Ale i tak sprawa zakończyła się pozytywnie tylko dlatego, że w styczniu 1948 minister uzbrojenia Ustinow po prostu wydał rozkaz zakończenia prac na rodziną broni strzeleckiej na amunicję wz.43. W końcu gotowy był od 1944 RPD, od 1945 SKS - a kwestia karabinka automatycznego się ślimaczyła. Machnięto więc ręką na kiepską celność broni - bo w końcu do celenego strzelania miały być SKS-y. W ówczesnej 11-osobowej drużynie radzieckiej to 6 żołnierzy miało mieć AK, 4 miało mieć SKS-y, a jeden RPD. Dopiero potem to ujednolicono.

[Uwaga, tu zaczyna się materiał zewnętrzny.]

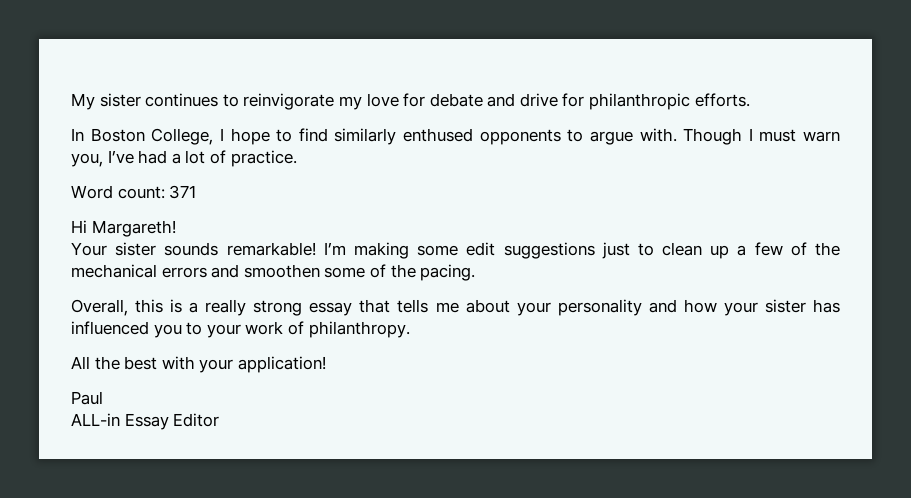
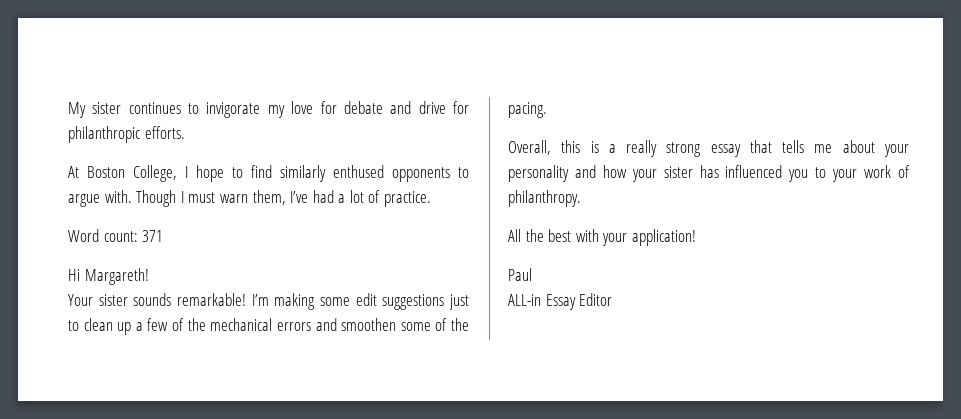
[243,93,335,110] reinvigorate -> [206,102,261,118] invigorate
[71,128,84,141] In -> [68,166,79,178] At
[71,153,103,167] you, -> [252,190,286,205] them,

Tak więc sukces AK jest dziełem okoliczności - ktoś machnął ręką na wady, bo mu cały nowy system przez to leżał, a żołnierze biegali z Mosinami i "Pepeszami" wspieranymi DP/DPM (i nielicznymi RP-46). Przez to ZSRR wprowadził "nabój pośredni" do masowego użytku (na co nie zdecydowano się jeszcze "na zachodzie"), a potem na fronty konfliktów po DWS.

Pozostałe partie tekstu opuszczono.